With nothing added or dropped, copy the data that follows exactly.

[Records excerpted from a collection]
--------------------

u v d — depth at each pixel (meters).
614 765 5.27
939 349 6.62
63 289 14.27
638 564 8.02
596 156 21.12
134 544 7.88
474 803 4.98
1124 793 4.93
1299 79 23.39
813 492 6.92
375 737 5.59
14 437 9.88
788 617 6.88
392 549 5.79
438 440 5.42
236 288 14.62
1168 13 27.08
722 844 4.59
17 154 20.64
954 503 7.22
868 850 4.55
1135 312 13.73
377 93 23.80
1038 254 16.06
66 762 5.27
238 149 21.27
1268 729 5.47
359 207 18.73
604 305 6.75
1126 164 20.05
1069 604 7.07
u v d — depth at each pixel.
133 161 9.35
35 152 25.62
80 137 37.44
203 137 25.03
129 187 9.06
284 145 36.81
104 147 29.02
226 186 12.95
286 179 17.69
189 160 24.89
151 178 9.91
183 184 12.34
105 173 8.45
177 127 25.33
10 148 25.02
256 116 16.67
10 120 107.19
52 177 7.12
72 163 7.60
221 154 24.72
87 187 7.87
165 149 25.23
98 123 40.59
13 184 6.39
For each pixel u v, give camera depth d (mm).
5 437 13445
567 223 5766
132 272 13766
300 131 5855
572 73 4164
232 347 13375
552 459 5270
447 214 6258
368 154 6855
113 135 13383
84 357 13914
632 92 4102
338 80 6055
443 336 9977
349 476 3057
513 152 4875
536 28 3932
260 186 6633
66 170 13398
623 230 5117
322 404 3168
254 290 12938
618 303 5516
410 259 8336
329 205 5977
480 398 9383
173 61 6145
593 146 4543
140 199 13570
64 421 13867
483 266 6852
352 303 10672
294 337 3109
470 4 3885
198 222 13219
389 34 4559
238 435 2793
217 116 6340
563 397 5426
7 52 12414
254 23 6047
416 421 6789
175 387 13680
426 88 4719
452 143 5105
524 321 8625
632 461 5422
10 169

--------------------

Answer space:
u v d — depth at each pixel (meters).
614 765 5.27
939 349 6.62
63 289 14.27
638 564 8.02
596 156 21.12
134 544 7.88
474 803 4.98
1124 793 4.93
1299 79 23.39
813 492 6.92
375 737 5.59
14 437 9.88
788 617 6.88
392 549 5.79
438 440 5.42
236 288 14.62
1168 13 27.08
722 844 4.59
17 154 20.64
954 503 7.22
868 850 4.55
1135 312 13.73
377 93 23.80
1038 254 16.06
66 762 5.27
238 149 21.27
1268 729 5.47
359 207 18.73
604 305 6.75
1126 164 20.05
1069 604 7.07
u v d — depth at each pixel.
133 161 9.35
35 152 25.62
80 137 37.44
203 137 25.03
129 187 9.06
284 145 36.81
104 147 29.02
226 186 12.95
286 179 17.69
189 160 24.89
151 178 9.91
183 184 12.34
105 173 8.45
177 127 25.33
10 148 25.02
256 116 16.67
10 120 107.19
52 177 7.12
72 163 7.60
221 154 24.72
87 187 7.87
165 149 25.23
98 123 40.59
13 184 6.39
For each pixel u v, give camera depth d (mm).
5 437 13445
567 223 5766
132 272 13766
300 131 5855
572 73 4164
232 347 13375
552 459 5270
447 214 6258
368 154 6855
113 135 13383
84 357 13914
632 92 4102
338 80 6055
443 336 9977
349 476 3057
513 152 4875
536 28 3932
260 186 6633
66 170 13398
623 230 5117
322 404 3168
254 290 12938
618 303 5516
410 259 8336
329 205 5977
480 398 9383
173 61 6145
593 146 4543
140 199 13570
64 421 13867
483 266 6852
352 303 10672
294 337 3109
470 4 3885
198 222 13219
389 34 4559
238 435 2793
217 116 6340
563 397 5426
7 52 12414
254 23 6047
416 421 6789
175 387 13680
426 88 4719
452 143 5105
524 321 8625
632 461 5422
10 169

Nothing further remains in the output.